Moral Ambition is both a call to action and a manifesto for a self-proclaimed new movement from Dutch Rutger Bregman, who is probably best-known for his progressive thinking on universal basic income. The book’s subtitle “Stop Wasting Your Talent and Build a Legacy that Matters” reveals Bregman’s own aspirations and ambitions, even though it remains to be seen how compellingly he presents the case for more moral ambition.

According to Bregman, moral ambition is the will to drastically change the world, to devote your career to the big challenges of our time. Through a straightforward quadrant-style analysis, which considers both ambition and idealism, Bregman scrutinizes the societal contributions of people in bullshit jobs, consultancy and banking professionals, and well-meaning vegetarians alike.

In doing so, he challenges the common societal measures of success, such as “prestigious job titles, hefty salaries, and corner offices” more than anything. Bregman suggests his book might be uneasy to read, especially for people over thirty, who are “unlikely to change their [life’s] course”, thus highlighting the book’s focus on individualistic and self-help themes.

Predominantly, Bregman leans on anecdotal evidence from historical figures. Moral Ambition‘s narrative banks almost entirely on the English abolitionist movement and the allegedly crucial role of Thomas Clarkson in it. If Bregman were to be believed, Clarkson’s central position within the Quaker community is the sole reason the English slave trade and slavery in general were abandoned in the 19th century.

In doing so, Bregman overlooks the multifaceted nature of abolitionism, including the contributions of other advocates, the agency of oppressed slaves, the declining economic profitability of slave trade, peripheral changes in society, and growing worldwide interconnectivity. His critique of the progressive left’s focus on systemic issues, accusing it of fostering inaction, further underscores a preference for personality-driven change over systemic reforms.

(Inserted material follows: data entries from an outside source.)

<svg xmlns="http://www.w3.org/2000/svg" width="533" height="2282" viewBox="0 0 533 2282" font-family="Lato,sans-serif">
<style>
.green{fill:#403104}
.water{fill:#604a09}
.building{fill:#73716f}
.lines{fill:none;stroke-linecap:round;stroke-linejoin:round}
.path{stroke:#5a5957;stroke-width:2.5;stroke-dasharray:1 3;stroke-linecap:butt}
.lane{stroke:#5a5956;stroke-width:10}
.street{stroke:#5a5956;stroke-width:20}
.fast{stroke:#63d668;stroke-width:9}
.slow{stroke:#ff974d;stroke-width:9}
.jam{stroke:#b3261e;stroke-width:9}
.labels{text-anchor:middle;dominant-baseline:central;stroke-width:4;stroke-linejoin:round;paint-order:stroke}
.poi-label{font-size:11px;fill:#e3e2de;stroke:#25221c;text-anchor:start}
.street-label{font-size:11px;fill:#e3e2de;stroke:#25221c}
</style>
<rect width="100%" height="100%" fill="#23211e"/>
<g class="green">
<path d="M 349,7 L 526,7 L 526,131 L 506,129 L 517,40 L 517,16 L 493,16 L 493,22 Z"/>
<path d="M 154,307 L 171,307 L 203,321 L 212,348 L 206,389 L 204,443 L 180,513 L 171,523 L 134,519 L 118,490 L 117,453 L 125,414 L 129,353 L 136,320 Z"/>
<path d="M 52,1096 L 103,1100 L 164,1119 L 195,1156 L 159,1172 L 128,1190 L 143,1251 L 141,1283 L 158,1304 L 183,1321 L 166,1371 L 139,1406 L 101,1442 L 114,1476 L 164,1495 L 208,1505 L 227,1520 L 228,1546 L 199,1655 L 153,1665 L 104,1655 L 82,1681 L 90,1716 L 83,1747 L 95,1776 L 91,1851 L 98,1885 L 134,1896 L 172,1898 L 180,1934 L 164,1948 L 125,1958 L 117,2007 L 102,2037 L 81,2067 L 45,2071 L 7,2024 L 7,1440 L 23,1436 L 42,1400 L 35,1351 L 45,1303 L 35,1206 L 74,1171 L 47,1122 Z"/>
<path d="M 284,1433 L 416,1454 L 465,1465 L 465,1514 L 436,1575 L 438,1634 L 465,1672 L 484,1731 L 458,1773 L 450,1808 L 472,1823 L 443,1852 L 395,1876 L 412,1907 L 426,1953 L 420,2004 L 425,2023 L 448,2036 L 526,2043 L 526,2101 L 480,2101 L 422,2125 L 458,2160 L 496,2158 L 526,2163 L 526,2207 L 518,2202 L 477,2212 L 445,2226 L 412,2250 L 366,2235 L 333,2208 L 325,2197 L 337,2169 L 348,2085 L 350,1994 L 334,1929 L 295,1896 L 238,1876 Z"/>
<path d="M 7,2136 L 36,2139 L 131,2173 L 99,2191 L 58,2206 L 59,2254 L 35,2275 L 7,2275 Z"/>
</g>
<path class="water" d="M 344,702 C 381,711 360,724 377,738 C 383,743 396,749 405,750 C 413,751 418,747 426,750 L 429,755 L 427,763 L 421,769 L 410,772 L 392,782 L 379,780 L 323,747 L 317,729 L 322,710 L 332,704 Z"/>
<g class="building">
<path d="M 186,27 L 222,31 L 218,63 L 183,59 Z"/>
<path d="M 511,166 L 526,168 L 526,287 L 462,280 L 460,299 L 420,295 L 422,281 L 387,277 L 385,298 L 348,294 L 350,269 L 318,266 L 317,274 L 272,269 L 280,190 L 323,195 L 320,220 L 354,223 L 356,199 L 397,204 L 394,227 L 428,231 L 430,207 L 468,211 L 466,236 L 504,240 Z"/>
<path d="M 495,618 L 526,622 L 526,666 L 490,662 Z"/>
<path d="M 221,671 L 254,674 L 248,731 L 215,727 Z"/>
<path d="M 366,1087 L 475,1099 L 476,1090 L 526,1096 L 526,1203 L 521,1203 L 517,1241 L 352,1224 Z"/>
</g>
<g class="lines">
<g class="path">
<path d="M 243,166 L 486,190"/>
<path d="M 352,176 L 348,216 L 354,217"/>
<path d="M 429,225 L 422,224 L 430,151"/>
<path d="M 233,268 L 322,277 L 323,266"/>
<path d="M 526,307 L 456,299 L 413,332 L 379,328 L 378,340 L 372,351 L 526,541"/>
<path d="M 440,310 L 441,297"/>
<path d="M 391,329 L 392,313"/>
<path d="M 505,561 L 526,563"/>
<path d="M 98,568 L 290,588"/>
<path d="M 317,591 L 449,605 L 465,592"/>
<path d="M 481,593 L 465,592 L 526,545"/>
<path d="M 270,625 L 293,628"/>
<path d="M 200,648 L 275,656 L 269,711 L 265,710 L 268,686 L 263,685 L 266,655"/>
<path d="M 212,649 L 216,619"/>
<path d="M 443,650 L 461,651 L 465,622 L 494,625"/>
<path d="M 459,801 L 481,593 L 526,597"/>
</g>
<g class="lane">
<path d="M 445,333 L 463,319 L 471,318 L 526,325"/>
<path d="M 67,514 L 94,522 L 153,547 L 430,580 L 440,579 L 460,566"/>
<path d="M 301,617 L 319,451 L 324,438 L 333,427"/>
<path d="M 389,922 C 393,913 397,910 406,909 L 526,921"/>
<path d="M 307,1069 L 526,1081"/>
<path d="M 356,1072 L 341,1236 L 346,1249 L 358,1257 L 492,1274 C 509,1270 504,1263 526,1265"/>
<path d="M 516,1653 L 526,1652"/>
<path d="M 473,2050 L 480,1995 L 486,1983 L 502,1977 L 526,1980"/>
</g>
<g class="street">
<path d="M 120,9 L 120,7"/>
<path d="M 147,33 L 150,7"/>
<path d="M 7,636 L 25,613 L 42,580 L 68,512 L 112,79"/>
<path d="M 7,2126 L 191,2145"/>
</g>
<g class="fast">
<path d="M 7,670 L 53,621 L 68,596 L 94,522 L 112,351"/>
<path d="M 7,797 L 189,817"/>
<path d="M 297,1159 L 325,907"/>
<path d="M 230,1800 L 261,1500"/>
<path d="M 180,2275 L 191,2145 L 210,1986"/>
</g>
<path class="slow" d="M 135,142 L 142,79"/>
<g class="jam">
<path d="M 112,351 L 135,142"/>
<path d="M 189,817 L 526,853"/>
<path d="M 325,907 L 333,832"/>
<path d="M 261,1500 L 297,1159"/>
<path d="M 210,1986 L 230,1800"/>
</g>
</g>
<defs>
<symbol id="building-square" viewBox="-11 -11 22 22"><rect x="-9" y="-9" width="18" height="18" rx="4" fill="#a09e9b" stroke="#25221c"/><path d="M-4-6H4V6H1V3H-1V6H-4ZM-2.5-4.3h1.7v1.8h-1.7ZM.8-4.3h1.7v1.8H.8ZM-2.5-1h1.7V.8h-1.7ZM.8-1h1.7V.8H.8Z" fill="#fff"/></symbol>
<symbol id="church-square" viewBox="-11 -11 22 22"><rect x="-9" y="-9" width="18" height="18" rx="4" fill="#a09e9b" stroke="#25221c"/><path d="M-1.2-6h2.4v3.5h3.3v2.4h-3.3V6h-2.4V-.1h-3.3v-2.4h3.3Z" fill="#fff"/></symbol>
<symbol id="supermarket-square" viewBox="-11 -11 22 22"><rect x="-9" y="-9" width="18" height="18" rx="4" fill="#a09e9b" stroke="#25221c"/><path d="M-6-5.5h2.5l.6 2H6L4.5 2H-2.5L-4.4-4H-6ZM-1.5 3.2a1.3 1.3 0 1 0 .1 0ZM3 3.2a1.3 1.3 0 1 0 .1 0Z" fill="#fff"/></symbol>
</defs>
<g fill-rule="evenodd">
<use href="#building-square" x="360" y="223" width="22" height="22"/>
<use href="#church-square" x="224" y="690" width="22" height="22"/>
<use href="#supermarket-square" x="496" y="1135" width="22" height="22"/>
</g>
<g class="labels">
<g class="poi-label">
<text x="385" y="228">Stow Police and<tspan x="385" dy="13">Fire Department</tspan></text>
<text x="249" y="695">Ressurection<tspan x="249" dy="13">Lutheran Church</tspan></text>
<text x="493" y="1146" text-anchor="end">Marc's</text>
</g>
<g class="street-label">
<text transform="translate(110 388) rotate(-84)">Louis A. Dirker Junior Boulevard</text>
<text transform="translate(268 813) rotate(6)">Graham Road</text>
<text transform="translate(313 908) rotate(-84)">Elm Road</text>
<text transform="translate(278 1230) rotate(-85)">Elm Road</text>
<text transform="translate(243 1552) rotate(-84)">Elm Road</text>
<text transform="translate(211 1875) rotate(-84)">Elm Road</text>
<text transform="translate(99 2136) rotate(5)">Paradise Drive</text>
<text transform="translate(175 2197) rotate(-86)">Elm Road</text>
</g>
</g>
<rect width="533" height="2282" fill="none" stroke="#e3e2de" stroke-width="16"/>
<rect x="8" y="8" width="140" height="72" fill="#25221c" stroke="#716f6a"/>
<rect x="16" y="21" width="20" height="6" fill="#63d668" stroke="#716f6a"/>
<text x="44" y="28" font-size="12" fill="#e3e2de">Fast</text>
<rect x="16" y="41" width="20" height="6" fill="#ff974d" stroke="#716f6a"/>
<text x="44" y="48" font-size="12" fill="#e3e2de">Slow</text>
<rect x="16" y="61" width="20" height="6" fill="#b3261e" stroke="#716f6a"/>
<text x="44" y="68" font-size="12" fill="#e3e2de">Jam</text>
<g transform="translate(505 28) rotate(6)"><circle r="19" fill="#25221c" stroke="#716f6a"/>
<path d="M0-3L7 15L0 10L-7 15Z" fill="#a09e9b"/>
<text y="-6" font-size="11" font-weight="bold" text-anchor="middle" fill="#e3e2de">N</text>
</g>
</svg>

Moral Ambition shows further signs of intellectual weakness in the causalistic nature of its arguments. Bregman clearly fits the tradition of writers like Malcolm Gladwell and Steven Pinker, who proclaim a cause-and-effect hyper-optimism about humankind, thereby ignoring unknown negative externalities and systemic risks. This approach mirrors neoliberal tendencies towards emphasizing individual responsibility.

However, the most damning aspect about Moral Ambition lies in the superficial treatment of moral philosophy, wavering aimlessly between Kantian deontology and a Bentham-style utilitarianism, eventually veering towards an extreme form of consequentialism, strongly building on Peter Singer’s Famine, Affluence, and Morality. This is evident in Bregman’s discussion on people like Peter Thiel and Bill Gates, and the effective altruism movement, which he supports almost uncritically. This stance not only perpetuates the issue of personality cults but also controversially prioritizes global philanthropy over local, personal acts of care.

Furthermore, Moral Ambition‘s exploration of ethics is notably shallow, failing to define ‘good’ or explore related concepts such as freedom and inequality. This omission is glaring, especially considering that Bregman also fails to provide a way or framework to establish good courses of action or to deliberate between two competing ethical views.

Ethics, or the question of what is good or what goodness is, is the essence of politics and democratic discourse. However, at no point during the 263 page-long book does Bregman pay any attention to democratic principles or the role of government in tackling society’s challenges. When combining this lack of attention to democracy with his championing personal responsibility, one cannot see past Bregman’s arguments as calling for entrepreneurial strongmen in a thinly veiled consequentialist ethics.

In summary, Moral Ambition is a book that tells its reader to do good without adequately defining what ‘good’ means, resting on a paternalistic appeal to privileged individuals to aid the less fortunate. This overlooks the essential role of systemic change and community involvement in creating a more equitable future, inadvertently lending support to unchecked capitalism and elite philanthropy.

As a result, Moral Ambition ultimately comes across as a self-help book masquerading as something more profound. Bregman offers a morally ambiguous justification for a personal business plan in which the individual defines his own added value and contribution to society. Moral Ambition is therefore not the work of an original thinker, but old wine in new bottles, lacking ethical clarity.

This definitively punctures the contrarian and progressive image that Bregman received after his 2019 Davos performance. He does not offer “an uncomfortable read”, apart from the fact that he adds global and systemic issues to the individual’s already sky-high feeling of responsibility. Also uncomfortable is the sub-par intellectual reasoning of Bregman’s argumentation, severely calling into question the desirability of his proposed moral ambition movement.